Cultural centre in British Columbia, Canada

The Evergreen Cultural Centre is a community gathering place for performing and visual arts activities in Coquitlam, British Columbia, opened in October 1996 by former Coquitlam Mayor Lou Sekora. The design team was headed by Thom Weeks of Architectura, and the contract was completed by Proscenium Architecture.

The Centre features a 257-seat black box theatre (with configurable seating from stadium to flat floor), a fully equipped rehearsal hall, four art studios, and a 1500 sqft art gallery. The Centre is owned by the City of Coquitlam and operated by the Evergreen Cultural Centre Society, a nonprofit organization. Evergreen Cultural Centre is located in Coquitlam's Town Centre Park, overlooking Lafarge Lake.

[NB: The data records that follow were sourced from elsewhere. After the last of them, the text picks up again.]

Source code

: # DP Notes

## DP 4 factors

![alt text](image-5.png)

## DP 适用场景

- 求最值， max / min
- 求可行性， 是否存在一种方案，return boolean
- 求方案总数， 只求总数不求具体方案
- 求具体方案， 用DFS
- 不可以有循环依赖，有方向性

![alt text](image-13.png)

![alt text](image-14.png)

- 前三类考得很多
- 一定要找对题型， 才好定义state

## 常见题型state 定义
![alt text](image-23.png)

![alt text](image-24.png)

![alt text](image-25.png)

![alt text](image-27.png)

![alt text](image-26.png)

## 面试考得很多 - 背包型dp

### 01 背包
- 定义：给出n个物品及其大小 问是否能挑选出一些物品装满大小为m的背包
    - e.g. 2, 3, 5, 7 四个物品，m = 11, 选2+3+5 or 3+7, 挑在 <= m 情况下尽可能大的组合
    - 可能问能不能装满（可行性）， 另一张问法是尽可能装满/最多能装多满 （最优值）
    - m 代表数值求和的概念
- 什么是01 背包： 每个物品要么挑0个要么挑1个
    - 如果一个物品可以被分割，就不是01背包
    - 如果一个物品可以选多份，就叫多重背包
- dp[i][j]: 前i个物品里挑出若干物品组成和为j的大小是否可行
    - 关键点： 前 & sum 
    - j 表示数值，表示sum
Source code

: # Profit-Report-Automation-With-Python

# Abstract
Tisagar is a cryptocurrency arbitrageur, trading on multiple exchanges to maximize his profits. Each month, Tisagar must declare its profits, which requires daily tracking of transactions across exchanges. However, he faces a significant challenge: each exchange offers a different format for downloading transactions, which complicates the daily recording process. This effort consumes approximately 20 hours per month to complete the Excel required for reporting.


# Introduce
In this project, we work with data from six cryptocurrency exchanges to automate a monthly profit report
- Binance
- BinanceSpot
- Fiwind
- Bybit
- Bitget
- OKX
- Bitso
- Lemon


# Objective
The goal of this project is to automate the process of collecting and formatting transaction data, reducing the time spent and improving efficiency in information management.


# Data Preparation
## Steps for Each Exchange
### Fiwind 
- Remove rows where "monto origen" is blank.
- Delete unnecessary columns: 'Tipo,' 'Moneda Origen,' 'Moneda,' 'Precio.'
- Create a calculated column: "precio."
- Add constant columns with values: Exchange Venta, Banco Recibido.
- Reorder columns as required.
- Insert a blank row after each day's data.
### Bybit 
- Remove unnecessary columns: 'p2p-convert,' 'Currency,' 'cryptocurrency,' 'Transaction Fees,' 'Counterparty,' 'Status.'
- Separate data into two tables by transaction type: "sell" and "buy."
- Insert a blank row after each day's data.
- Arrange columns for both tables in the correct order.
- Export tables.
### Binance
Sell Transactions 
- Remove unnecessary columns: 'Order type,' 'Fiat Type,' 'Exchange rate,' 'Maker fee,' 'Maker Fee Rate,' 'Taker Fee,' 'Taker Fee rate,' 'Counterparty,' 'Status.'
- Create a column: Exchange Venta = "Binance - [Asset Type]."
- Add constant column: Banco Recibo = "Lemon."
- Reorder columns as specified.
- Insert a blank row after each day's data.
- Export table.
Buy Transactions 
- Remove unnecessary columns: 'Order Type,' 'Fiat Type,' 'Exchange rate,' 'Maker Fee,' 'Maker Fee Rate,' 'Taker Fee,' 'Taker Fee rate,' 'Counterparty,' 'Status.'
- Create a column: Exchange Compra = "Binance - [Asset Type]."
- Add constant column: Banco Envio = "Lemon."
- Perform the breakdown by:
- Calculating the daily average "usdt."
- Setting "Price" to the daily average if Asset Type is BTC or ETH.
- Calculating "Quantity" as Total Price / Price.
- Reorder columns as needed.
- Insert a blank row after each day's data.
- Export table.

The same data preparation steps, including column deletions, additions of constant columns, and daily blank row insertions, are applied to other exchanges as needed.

Programming at the Evergreen Cultural Centre includes live theatre, comedy, musical concerts, family programming, visual arts workshops, gallery programs, and more. The facility serves as the home theatre for the Stage 43 Theatrical Society, and is also part of the Arts Club Theatre Company circuit that brings popular plays to the venue. The Centre is the home venue for the Pacific Symphonic Wind Ensemble and the Coastal Sound Music Academy.

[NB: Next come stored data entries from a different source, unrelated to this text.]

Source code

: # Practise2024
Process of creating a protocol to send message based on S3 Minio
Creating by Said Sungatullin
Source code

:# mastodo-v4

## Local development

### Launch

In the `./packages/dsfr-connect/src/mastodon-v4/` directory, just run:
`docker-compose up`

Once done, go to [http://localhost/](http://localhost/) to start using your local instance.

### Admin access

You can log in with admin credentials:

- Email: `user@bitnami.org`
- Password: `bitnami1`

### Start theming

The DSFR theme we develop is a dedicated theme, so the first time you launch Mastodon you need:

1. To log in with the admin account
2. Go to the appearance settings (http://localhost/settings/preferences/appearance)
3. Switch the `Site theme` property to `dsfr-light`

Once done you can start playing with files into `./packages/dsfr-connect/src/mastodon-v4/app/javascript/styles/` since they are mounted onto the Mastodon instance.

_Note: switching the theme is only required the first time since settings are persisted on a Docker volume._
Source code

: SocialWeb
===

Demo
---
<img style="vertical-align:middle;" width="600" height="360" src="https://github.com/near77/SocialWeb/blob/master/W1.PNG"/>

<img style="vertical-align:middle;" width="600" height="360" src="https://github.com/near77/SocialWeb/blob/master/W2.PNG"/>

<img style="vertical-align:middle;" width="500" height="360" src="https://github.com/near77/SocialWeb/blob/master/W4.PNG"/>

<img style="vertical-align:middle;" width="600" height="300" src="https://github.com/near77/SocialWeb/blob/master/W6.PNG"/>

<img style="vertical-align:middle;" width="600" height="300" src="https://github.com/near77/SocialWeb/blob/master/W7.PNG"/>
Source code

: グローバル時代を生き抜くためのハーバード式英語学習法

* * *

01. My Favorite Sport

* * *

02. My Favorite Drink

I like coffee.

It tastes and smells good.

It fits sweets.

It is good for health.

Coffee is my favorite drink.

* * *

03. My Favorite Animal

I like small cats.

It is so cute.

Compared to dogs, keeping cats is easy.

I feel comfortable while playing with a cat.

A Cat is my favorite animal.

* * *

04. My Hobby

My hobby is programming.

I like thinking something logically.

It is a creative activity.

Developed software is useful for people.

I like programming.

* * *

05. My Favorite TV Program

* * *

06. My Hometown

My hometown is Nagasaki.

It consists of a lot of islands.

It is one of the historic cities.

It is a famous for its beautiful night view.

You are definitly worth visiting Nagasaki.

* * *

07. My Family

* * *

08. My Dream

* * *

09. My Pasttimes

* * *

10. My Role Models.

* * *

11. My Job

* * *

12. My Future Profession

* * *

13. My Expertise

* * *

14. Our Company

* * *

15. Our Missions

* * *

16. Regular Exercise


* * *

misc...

From 2009 to 2011, the Centre hosted the Water's Edge Festival, a 25-hour continuous music festival featuring hundreds of world music, jazz and traditional performers playing at up to seven different venues, as well as workshops, a lantern procession, and a midnight drum circle. The inaugural event took place on the same weekend as Coquitlam's Festival du Bois. The 2010 festival was moved two weeks later to avoid the conflict and decrease the chance for colder weather that hit in 2009.

A second 750-seat auditorium has been planned, but it has yet to be funded.